This repository includes the Dependency Treebank of Spoken L2 English (SL2E).
All Fine-grained part of speech tags (XPOS) were based on the Penn Treebank Tagset and were manually annotated from scratch by at least two annotators. The XPOS annotation guidelines can be found here. Dependency annotations followed the Universal Dependencies (version 2.0) and were also manually annotated from scratch by at least two trained annotators. Dependency annotation guidelines can be found here.

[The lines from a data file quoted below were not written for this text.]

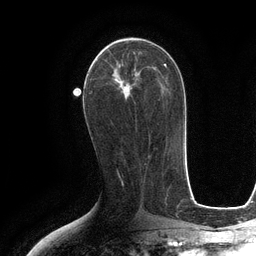
Breast MRI (dynamic contrast-enhanced), one axial slice. Slice 58 of 134 in the series (ordered by position). Cropped to one breast. Dynamic contrast-enhanced series, time point 2 of 6 at this slice position (early post-contrast). 3 T. TE 2.8 ms, TR 6.6 ms. 256 × 256 image matrix, field of view 190 × 190 mm. Female patient.
Structures marked on this image (semi-automatic segmentation, software-assisted and operator-edited):
- enhancing-tissue mask used for the functional tumour volume (all voxels passing the contrast-enhancement thresholds inside the analysis volume; usually the tumour): bounding box [x1, y1, x2, y2] px = [98, 42, 137, 92]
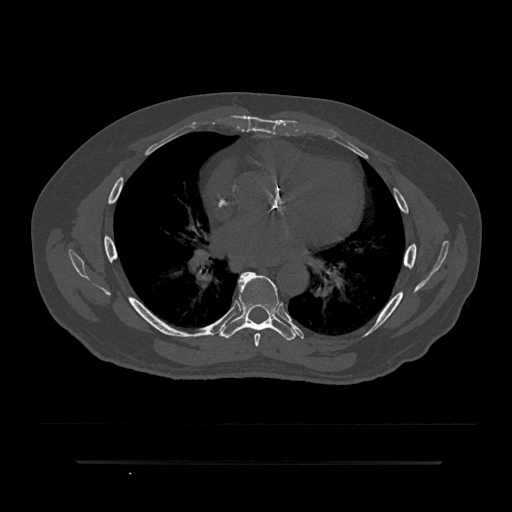
CT including the spine, one axial slice; position 493 of 797 along the scan axis; reconstruction kernel Br40s/3; bone window (W 1800 / L 400 HU); 512 × 512 image matrix. Patient: male, 59 years. From the clinical record (not read from this slice): primary cancer: bile ducts; vertebrae with lytic lesions (as recorded): T10.
Annotated regions visible in this slice (semi-automatically segmented with operator editing):
- T6 vertebra: bounding box (x1, y1, x2, y2) in pixels: (239, 276, 261, 347)
- T7 vertebra: (220, 272, 296, 341)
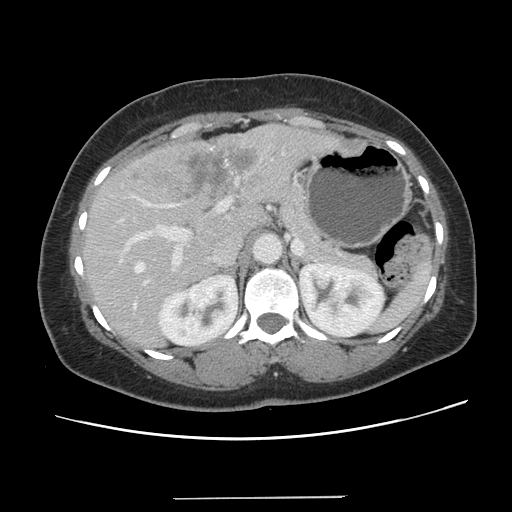
Contrast-enhanced abdominal CT, one axial slice. Position 83 of 141 along the scan axis. 120 kVp. Intravenous contrast given. Soft-tissue window (W 400 / L 40 HU). 512 × 512 image matrix, field of view 366 × 366 mm. From the clinical record (not read from this slice): patient: male, age 65 years at operation; diagnosis: colorectal cancer liver metastases, imaged before liver resection; multiple liver metastases: no; largest metastasis: 14.5 cm; disease in both lobes: yes.
Annotated regions visible in this slice (manually delineated by an expert):
- hepatic veins: box from (x=134, y=202) to (x=173, y=307) px
- liver: (x=83, y=126)–(x=339, y=346)
- planned liver remnant (the part of the liver to remain after resection): (x=84, y=206)–(x=263, y=347)
- portal vein (with intrahepatic branches): (x=129, y=200)–(x=228, y=286)
- liver metastasis: (x=134, y=144)–(x=261, y=202)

Universal part of speech tags (UPOS) were added to the portion of the treebank that includes dependency annotation using a probabilistic model trained using both L1 and L2 sections of the English UD treebanks (EWT, GUM, GUMReddit, Pronouns, PUD, and ESL). Automatic tagging accuracy was .9885 (macro accuracy), and all tags acheived an f1 above .97. Subsequent manual fixes to the UPOS tags were also made.
If you use the treebank in your research, please cite the following paper: Kyle, K., Eguchi, M., Miller, A., & Sither, T. (2022). A dependency treebank of spoken second language English. In Proceedings of the 2022 Conference of the North American Chapter of the Association for Computational Linguistics: Innovative Use of NLP for Building Educational Applications (BEA 2022), pp. 39-45., Seattle, USA. Association for Computational Linguistics. pdf
Add more information about POS Treebank and Dependency Treebank
This work is licensed under a Creative Commons Attribution-NonCommercial-ShareAlike 4.0 International License.